• **Problem statement**
Restrict the output to the lines below starting at the one that contains "AKTIVERA 10% EXTRA →" and ending at the one that contains "судей к работе", and restate them word for word, both ends included.

• **Data extracts**

· · · ·

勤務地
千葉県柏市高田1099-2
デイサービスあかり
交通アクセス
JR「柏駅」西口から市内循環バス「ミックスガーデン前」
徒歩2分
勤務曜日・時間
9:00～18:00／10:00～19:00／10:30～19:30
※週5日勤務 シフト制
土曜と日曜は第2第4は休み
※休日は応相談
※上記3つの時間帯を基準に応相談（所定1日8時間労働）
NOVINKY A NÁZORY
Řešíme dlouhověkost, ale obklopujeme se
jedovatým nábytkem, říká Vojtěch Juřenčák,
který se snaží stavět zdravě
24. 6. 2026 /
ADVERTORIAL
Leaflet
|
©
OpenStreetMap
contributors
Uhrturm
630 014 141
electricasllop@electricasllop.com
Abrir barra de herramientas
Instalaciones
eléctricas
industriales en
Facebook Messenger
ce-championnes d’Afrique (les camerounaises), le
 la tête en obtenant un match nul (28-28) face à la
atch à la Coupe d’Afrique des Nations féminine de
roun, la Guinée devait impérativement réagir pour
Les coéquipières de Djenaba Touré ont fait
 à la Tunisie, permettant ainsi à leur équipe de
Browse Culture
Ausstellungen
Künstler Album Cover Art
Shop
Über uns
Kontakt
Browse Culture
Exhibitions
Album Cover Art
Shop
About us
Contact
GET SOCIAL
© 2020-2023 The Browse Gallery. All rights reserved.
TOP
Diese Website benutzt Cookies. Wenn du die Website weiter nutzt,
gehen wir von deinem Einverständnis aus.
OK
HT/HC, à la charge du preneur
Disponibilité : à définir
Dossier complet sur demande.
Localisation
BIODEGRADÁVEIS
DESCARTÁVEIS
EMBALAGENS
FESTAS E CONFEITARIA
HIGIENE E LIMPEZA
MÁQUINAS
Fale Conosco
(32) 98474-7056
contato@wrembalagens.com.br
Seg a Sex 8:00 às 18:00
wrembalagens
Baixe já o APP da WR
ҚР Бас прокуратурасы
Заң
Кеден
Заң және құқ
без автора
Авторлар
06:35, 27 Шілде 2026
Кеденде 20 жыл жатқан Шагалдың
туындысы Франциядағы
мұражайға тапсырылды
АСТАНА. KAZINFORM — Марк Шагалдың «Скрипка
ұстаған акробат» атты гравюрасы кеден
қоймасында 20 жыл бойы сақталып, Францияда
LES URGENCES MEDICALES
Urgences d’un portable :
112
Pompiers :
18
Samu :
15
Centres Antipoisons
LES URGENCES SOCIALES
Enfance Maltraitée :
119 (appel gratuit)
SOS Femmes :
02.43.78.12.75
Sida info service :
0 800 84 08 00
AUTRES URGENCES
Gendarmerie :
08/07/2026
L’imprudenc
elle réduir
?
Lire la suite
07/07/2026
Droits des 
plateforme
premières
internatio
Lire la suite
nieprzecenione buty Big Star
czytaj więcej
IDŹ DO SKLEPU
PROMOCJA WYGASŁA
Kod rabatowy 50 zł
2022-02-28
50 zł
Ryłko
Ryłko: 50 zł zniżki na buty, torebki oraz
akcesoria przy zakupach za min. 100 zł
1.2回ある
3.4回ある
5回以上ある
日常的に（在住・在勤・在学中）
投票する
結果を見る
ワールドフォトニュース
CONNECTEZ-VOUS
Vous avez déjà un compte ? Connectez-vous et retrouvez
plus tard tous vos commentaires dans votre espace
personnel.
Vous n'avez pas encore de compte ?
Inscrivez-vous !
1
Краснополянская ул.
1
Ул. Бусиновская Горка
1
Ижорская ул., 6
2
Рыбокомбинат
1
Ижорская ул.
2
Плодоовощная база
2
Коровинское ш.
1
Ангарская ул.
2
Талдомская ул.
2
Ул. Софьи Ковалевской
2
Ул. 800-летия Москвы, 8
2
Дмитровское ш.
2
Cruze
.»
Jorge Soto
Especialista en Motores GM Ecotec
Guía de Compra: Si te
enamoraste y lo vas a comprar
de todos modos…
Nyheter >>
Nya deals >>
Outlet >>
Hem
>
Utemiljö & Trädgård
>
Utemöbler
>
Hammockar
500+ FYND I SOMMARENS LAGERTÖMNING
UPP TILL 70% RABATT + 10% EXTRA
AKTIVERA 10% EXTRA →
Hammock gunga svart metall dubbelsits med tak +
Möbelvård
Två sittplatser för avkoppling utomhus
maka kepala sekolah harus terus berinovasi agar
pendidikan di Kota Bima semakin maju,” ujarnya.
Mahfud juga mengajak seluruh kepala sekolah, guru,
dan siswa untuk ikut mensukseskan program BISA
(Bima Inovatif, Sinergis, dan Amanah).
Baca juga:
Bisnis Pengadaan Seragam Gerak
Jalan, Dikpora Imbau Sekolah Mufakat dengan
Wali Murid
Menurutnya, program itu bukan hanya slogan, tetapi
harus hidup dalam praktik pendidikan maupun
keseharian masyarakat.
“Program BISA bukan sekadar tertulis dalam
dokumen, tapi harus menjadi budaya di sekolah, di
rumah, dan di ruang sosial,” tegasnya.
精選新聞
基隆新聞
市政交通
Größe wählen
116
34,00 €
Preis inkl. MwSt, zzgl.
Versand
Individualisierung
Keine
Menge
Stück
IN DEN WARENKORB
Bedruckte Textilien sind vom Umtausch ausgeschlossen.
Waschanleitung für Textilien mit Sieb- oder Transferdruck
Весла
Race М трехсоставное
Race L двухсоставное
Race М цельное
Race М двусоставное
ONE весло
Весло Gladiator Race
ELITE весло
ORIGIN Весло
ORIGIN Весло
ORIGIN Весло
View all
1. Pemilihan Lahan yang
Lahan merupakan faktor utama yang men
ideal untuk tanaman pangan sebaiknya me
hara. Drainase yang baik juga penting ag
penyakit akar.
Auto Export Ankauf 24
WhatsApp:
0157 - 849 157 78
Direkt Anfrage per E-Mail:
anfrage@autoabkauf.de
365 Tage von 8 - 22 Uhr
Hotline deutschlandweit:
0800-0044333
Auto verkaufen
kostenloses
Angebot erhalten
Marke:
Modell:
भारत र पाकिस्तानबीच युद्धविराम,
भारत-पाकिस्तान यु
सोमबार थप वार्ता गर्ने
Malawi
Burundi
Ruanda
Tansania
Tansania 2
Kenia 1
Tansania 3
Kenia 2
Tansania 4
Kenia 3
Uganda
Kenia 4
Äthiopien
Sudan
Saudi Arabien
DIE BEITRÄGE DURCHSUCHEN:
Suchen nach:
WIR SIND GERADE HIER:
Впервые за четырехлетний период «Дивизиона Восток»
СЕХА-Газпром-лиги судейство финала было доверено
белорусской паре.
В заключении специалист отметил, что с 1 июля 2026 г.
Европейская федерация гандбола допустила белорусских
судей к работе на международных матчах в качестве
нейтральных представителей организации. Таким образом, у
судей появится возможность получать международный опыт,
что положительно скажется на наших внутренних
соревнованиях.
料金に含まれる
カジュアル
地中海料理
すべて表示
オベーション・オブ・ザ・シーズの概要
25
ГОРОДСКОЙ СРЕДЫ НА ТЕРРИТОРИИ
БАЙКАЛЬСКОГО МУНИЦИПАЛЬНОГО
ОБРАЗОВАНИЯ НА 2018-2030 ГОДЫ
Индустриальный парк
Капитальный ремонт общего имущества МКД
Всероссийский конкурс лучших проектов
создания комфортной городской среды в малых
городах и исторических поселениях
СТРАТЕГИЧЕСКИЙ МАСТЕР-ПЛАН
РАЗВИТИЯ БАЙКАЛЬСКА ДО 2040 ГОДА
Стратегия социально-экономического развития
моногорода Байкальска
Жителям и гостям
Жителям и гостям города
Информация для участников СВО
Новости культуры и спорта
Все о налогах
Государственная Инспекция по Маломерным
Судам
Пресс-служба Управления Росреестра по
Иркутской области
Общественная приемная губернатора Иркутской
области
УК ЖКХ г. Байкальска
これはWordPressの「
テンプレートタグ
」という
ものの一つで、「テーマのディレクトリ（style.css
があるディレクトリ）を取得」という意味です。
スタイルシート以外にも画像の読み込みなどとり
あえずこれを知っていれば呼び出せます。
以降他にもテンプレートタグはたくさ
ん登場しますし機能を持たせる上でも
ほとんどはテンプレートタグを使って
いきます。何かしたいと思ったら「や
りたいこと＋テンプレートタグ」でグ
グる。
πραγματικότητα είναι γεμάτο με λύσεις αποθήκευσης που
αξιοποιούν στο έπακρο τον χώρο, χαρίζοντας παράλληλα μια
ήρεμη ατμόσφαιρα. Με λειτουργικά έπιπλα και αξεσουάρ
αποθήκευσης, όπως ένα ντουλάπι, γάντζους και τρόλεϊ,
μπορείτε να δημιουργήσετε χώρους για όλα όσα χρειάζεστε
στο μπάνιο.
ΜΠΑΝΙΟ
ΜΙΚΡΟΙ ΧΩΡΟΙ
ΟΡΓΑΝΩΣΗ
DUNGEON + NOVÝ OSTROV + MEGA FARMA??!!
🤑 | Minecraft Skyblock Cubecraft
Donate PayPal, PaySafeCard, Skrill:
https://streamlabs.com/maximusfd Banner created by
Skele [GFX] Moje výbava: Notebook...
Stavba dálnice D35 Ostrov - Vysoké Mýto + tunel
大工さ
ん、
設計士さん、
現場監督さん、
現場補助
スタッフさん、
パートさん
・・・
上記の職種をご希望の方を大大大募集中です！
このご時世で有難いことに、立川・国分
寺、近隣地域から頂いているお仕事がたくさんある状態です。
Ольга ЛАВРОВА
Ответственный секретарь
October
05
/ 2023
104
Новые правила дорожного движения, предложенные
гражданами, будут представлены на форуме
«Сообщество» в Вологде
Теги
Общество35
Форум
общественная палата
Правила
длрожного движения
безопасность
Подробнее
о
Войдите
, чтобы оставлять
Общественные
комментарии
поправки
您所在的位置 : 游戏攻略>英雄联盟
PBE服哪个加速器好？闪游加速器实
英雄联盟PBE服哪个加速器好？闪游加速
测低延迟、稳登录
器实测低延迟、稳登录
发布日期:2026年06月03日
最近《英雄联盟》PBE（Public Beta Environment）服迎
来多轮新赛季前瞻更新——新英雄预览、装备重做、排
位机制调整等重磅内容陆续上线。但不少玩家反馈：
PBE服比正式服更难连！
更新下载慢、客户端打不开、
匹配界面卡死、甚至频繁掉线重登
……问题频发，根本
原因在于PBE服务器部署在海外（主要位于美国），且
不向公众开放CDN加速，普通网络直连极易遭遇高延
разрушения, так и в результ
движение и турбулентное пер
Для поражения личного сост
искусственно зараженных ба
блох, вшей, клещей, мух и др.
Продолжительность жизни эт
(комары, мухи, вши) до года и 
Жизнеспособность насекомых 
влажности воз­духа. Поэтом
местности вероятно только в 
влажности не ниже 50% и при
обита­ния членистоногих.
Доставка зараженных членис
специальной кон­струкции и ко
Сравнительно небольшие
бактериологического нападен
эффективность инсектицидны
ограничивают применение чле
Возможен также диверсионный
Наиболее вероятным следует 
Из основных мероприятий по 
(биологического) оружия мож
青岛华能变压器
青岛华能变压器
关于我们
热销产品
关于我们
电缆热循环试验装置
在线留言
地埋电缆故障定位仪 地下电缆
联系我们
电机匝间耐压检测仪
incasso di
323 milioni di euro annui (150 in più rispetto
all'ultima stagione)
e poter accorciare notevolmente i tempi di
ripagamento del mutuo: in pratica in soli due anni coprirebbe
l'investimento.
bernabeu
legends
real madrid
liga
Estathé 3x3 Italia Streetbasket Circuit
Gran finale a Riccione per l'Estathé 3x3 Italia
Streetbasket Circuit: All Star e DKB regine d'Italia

· · · ·

• **The completed task**
AKTIVERA 10% EXTRA →
Hammock gunga svart metall dubbelsits med tak +
Möbelvård
Två sittplatser för avkoppling utomhus
maka kepala sekolah harus terus berinovasi agar
pendidikan di Kota Bima semakin maju,” ujarnya.
Mahfud juga mengajak seluruh kepala sekolah, guru,
dan siswa untuk ikut mensukseskan program BISA
(Bima Inovatif, Sinergis, dan Amanah).
Baca juga:
Bisnis Pengadaan Seragam Gerak
Jalan, Dikpora Imbau Sekolah Mufakat dengan
Wali Murid
Menurutnya, program itu bukan hanya slogan, tetapi
harus hidup dalam praktik pendidikan maupun
keseharian masyarakat.
“Program BISA bukan sekadar tertulis dalam
dokumen, tapi harus menjadi budaya di sekolah, di
rumah, dan di ruang sosial,” tegasnya.
精選新聞
基隆新聞
市政交通
Größe wählen
116
34,00 €
Preis inkl. MwSt, zzgl.
Versand
Individualisierung
Keine
Menge
Stück
IN DEN WARENKORB
Bedruckte Textilien sind vom Umtausch ausgeschlossen.
Waschanleitung für Textilien mit Sieb- oder Transferdruck
Весла
Race М трехсоставное
Race L двухсоставное
Race М цельное
Race М двусоставное
ONE весло
Весло Gladiator Race
ELITE весло
ORIGIN Весло
ORIGIN Весло
ORIGIN Весло
View all
1. Pemilihan Lahan yang
Lahan merupakan faktor utama yang men
ideal untuk tanaman pangan sebaiknya me
hara. Drainase yang baik juga penting ag
penyakit akar.
Auto Export Ankauf 24
WhatsApp:
0157 - 849 157 78
Direkt Anfrage per E-Mail:
anfrage@autoabkauf.de
365 Tage von 8 - 22 Uhr
Hotline deutschlandweit:
0800-0044333
Auto verkaufen
kostenloses
Angebot erhalten
Marke:
Modell:
भारत र पाकिस्तानबीच युद्धविराम,
भारत-पाकिस्तान यु
सोमबार थप वार्ता गर्ने
Malawi
Burundi
Ruanda
Tansania
Tansania 2
Kenia 1
Tansania 3
Kenia 2
Tansania 4
Kenia 3
Uganda
Kenia 4
Äthiopien
Sudan
Saudi Arabien
DIE BEITRÄGE DURCHSUCHEN:
Suchen nach:
WIR SIND GERADE HIER:
Впервые за четырехлетний период «Дивизиона Восток»
СЕХА-Газпром-лиги судейство финала было доверено
белорусской паре.
В заключении специалист отметил, что с 1 июля 2026 г.
Европейская федерация гандбола допустила белорусских
судей к работе на международных матчах в качестве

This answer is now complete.